Es curioso advertir que el concepto más absoluto de libertad, aquél que la pone en el pináculo de la perfección personal cuando el hombre, libre del error, del pecado y la miseria, entra definitivamente en la Casa del Padre, la hace también solidaria de la responsabilidad con la cual se ha asumido la ley del amor al prójimo, que consiste, precisamente, en responder con libertad a todas las exigencias materiales, morales y espirituales de las agrupaciones en las cuales realizamos nuestra existencia.

Los vínculos sociales nacen con nosotros y se van perfeccionando en la medida en que sus lazos son asumidos con plenitud de conciencia. En esta faena de perfección y crecimiento la ley juega un papel decisivo porque es, gracias a su compulsión, que podemos desarrollarnos sin las desviaciones que surgirían necesariamente de un abandono a la espontaneidad sin control.

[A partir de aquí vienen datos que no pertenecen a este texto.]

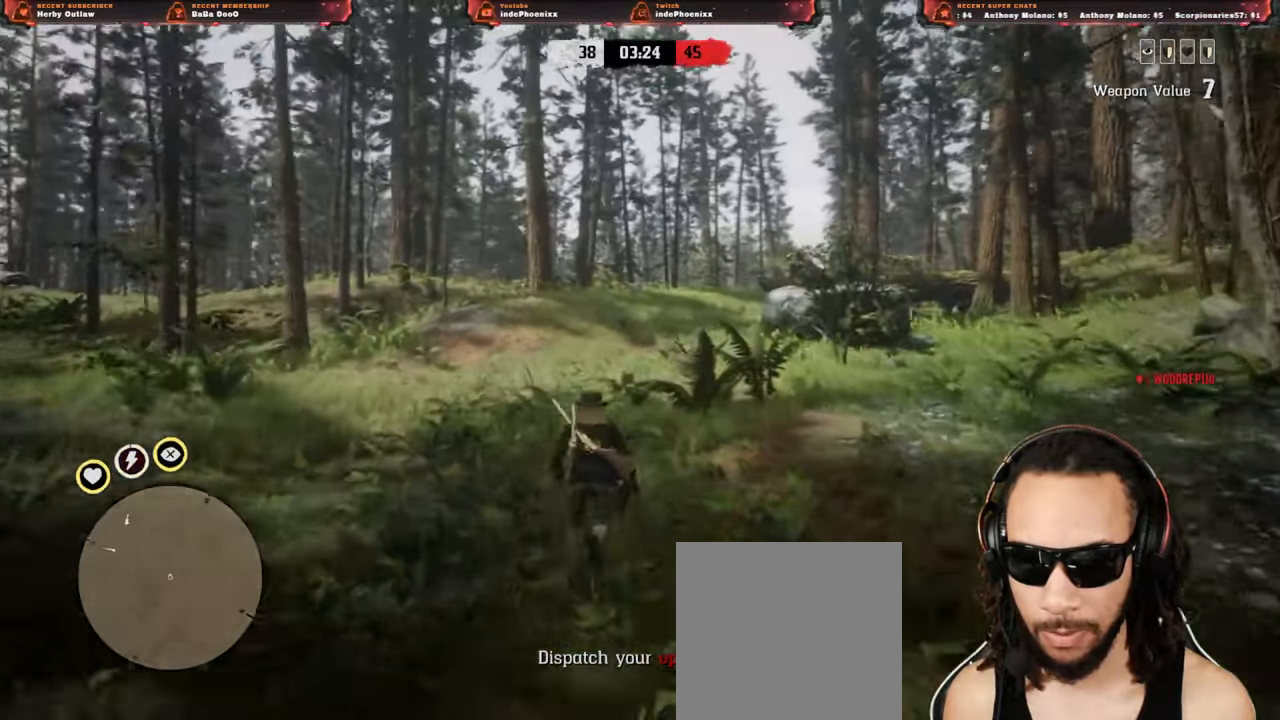
{"dt_ms": 500, "buttons": [], "left_stick": "up", "right_stick": "center", "events": []}
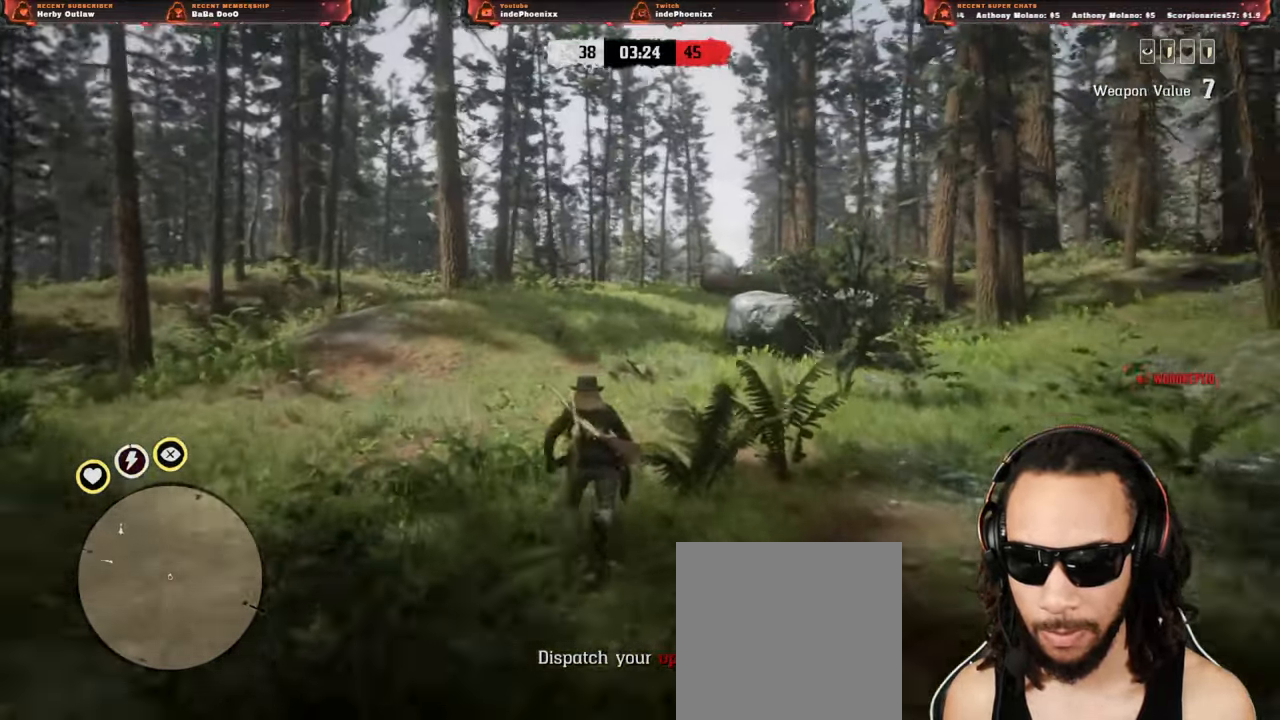
{"dt_ms": 500, "buttons": ["R3"], "left_stick": "up", "right_stick": "center", "events": [[283, "R3", "down"]]}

En este sentido muy preciso, de una pedagogía adscripta a la formación del hombre en la sociedad, el fuero es el resultado histórico de una perfección que se otorga a una familia, a una comunidad de trabajo, a una región o un pueblo, con la seguridad de que allí, en el seno de esa asociación sus miembros tratarán de merecer el derecho que el resto de la sociedad civil les otorga.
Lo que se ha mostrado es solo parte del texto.